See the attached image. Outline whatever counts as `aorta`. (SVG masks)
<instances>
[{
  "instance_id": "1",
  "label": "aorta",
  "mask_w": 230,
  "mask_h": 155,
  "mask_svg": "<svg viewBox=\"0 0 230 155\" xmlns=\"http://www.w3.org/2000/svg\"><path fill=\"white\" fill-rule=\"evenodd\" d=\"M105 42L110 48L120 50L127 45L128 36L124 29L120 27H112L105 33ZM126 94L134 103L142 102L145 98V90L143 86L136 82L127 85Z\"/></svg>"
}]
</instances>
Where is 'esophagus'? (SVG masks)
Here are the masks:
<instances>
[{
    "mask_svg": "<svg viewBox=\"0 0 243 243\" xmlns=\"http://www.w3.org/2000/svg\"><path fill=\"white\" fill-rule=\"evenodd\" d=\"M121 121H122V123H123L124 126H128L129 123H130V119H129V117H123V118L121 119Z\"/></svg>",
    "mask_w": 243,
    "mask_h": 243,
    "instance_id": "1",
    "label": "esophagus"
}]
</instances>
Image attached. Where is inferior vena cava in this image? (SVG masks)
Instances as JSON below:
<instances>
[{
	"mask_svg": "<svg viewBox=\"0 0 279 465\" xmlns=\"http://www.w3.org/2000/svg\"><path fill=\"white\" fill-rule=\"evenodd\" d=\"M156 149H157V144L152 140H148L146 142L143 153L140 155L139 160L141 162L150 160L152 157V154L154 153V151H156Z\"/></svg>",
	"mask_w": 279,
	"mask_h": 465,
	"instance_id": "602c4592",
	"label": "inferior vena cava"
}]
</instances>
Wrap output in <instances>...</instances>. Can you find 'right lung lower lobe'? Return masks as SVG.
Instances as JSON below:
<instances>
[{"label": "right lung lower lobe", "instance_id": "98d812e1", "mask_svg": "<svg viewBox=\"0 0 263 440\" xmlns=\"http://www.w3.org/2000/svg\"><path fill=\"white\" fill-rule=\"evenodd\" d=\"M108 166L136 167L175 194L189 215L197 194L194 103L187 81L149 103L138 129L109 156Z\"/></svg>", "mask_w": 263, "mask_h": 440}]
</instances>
···
§ THE PROBLEM: Rewrite the rows starting at the line that contains "Image attached. Where" and ending with the last row, replacing "Return" with "Provide" and leaving everything else unchanged.

§ EXPECTED ANSWER:
Image attached. Where is inferior vena cava in this image? (SVG masks)
Instances as JSON below:
<instances>
[{
	"mask_svg": "<svg viewBox=\"0 0 279 465\" xmlns=\"http://www.w3.org/2000/svg\"><path fill=\"white\" fill-rule=\"evenodd\" d=\"M156 149H157V144L152 140H148L146 142L143 153L140 155L139 160L141 162L150 160L152 157V154L154 153V151H156Z\"/></svg>",
	"mask_w": 279,
	"mask_h": 465,
	"instance_id": "602c4592",
	"label": "inferior vena cava"
}]
</instances>
Wrap output in <instances>...</instances>. Can you find 'right lung lower lobe'? Provide masks as SVG.
Instances as JSON below:
<instances>
[{"label": "right lung lower lobe", "instance_id": "98d812e1", "mask_svg": "<svg viewBox=\"0 0 263 440\" xmlns=\"http://www.w3.org/2000/svg\"><path fill=\"white\" fill-rule=\"evenodd\" d=\"M108 166L136 167L175 194L189 215L197 194L194 103L187 81L149 103L138 129L109 156Z\"/></svg>", "mask_w": 263, "mask_h": 440}]
</instances>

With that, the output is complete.